Friday's editorial encourages local elected officials in Horry County and Myrtle Beach to take the lead forging a solution to the Confederate flag-NAACP boycott impasse.
Furor over the loss of a college baseball tournament from Myrtle Beach because of the NAACP's flag-on-Statehouse-grounds boycott of South Carolina has once again subsided to a slow boil of resentment, but is surely waiting for the next visible blow to the state's tourism economy to erupt anew.
After news in early July that the Atlantic Coast Conference tournament and tens of thousands of attendees were moving to North Carolina, area lawmakers leaped to lambaste the National Association for the Advancement of Colored People or the ACC. When we lose our next big event to the boycott, we can again thank those gentlemen in the Statehouse for their leadership on the issue.
The Sun News had suggested that the embattled Gov. Mark Sanford, promising to reclaim his role as head of state, had nothing left to lose politically and could thus try to forge a compromise on the flag, a notoriously difficult issue. We still believe he could lead on it, but we have yet to hear back.
Meanwhile, local community activist Bennie Swans may have devised a far more serious, and more practical, solution: Let the Grand Strand take the lead. While the NAACP tourism boycott affects all of South Carolina through its largest industry, Myrtle Beach surely feels the most immediate pain. Local governmental leaders never publicly took a stance on the flag or the boycott, which makes them acceptable neutral parties to try to reconvene the debate.
In that same vein, Swans also suggests calling in the U.S. Department of Justice's Community Relations Services, federal negotiators who specialize in nonconfrontational resolution to community-level racial conflicts. Swans noted that they are not enforcers for one side or the other, but mediators - the role he hopes local officials will play.
"It's not to say 'Take the flag down' or 'Leave it up' - but our elected officials have a responsibility to engage in the conversation," Swans said.
Swans could not be more right. State lawmakers and the NAACP have both dug in their heels, and left to either either group to surrender, the boycott will remain. Arguments on both sides have merit - the boycott hurts all South Carolinians, white and black; the flag has both deep historical meaning and ugly symbolism; and fealty to such a polarizing flag probably damages the state's reputation without a boycott. Surely reasonable heads can find a solution.
Swans presented his idea to City Council several weeks ago without response. Spokesman Mark Kruea said he cannot speak for the city until the council takes a position, but noted the obvious harm the controversy causes.
"Myrtle Beach is caught in the middle," he said. "The stalemate doesn't appear to be doing anyone any good."
Horry County Council Chairwoman Liz Gilland said the need for a solution is stark. She likened the damage caused by the boycott to an iceberg, where only the tip is visible. Over the years, the boycott has likely cost the state far more than a baseball tournament, she said.
"That issue is a huge stumbling block that has hurt everyone in the state, one way or another," she said.
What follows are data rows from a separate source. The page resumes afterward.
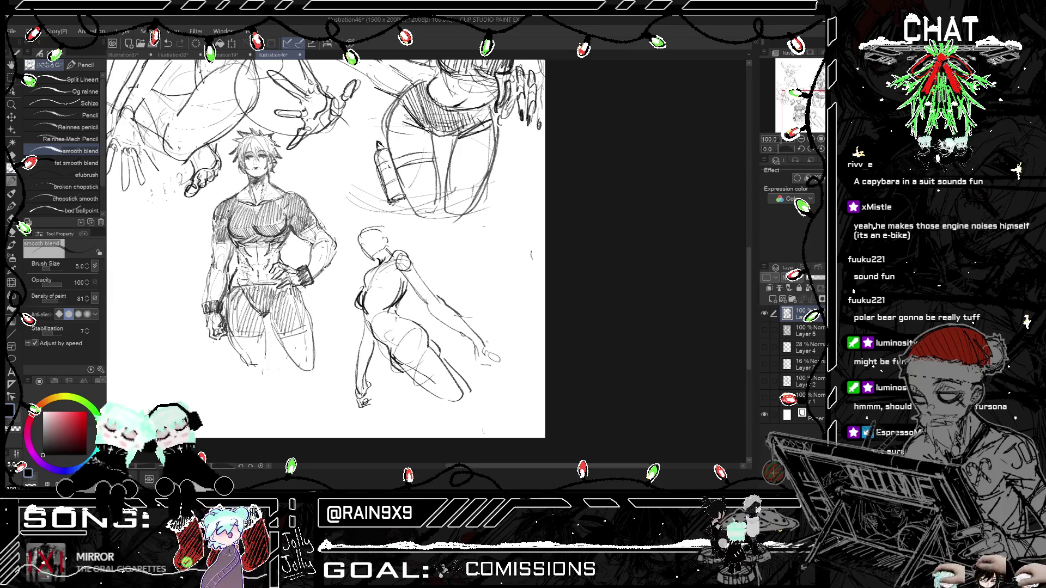
key(ctrl+h)
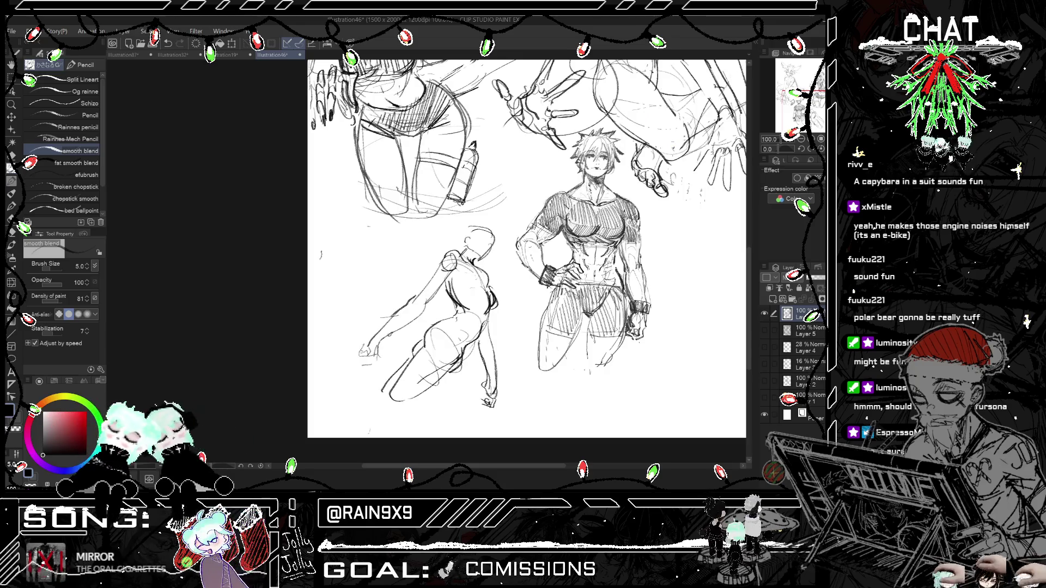
mouse_move(357, 355)
mouse_down()
mouse_move(346, 362)
mouse_move(368, 363)
mouse_up()
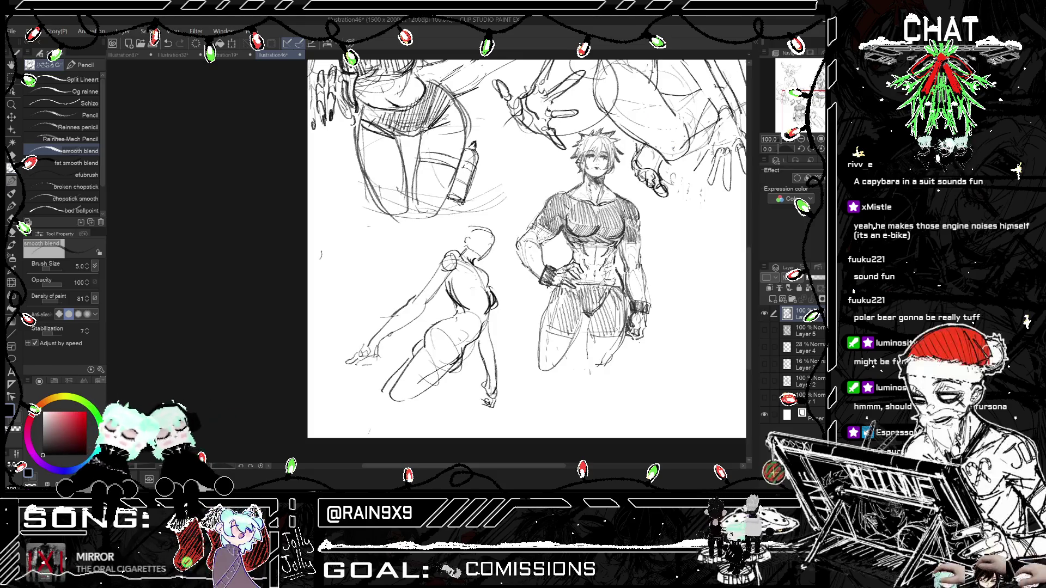
key(ctrl+h)
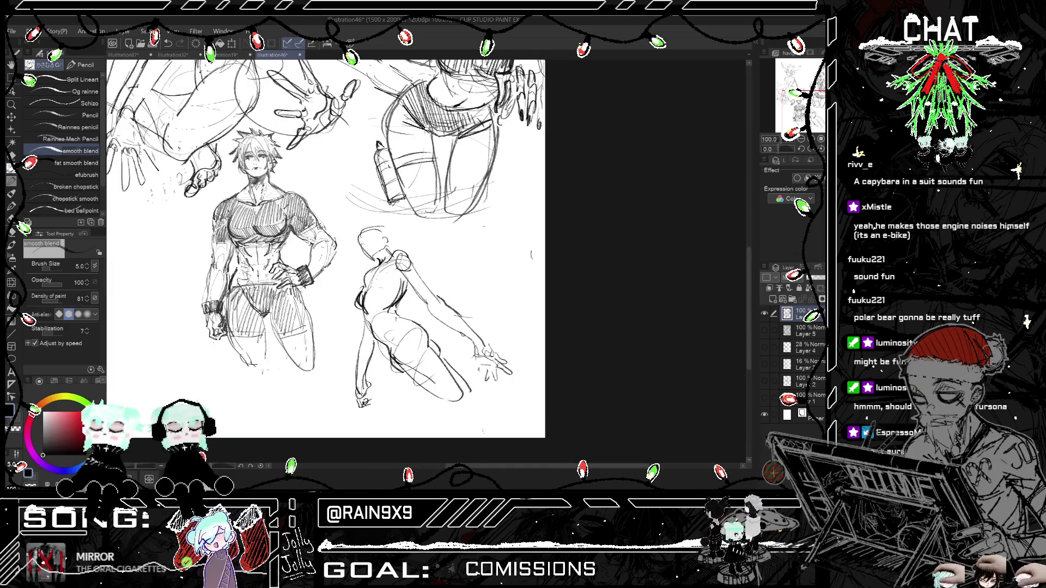
key(ctrl+h)
key(ctrl+h)
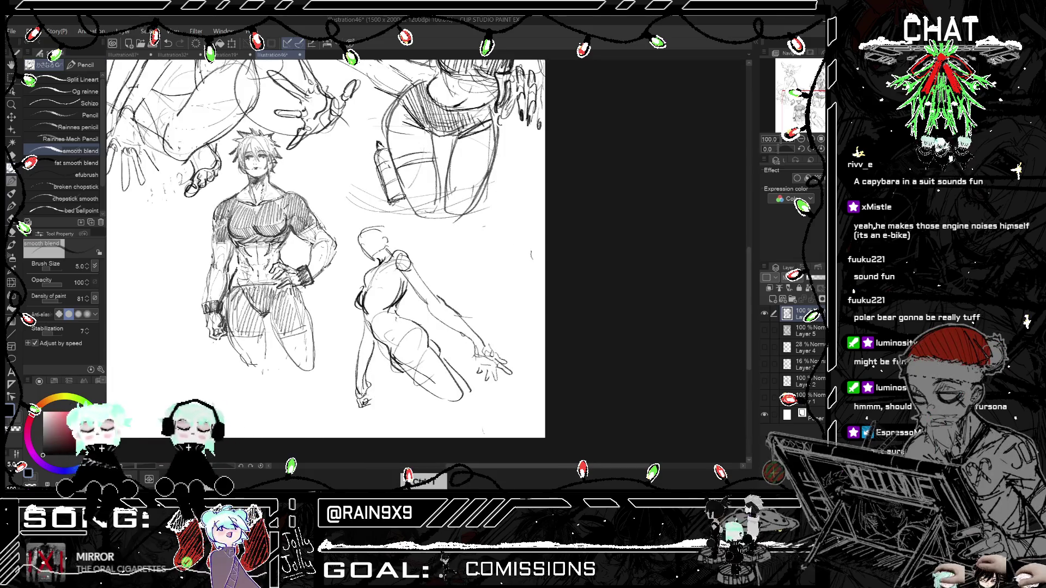
key(ctrl+h)
key(ctrl+h)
Gilland agreed that Horry County could serve as a neutral mediator, bringing the legislature and the NAACP back to the negotiating table, and said she would broach the idea with the County Council. A solution, she said, would be worth the short-term political pain.
"It would be a rare move for elected officials to put themselves square in the middle of a fight that they don't have to," Gilland said. "But those who are in it for the good shouldn't care."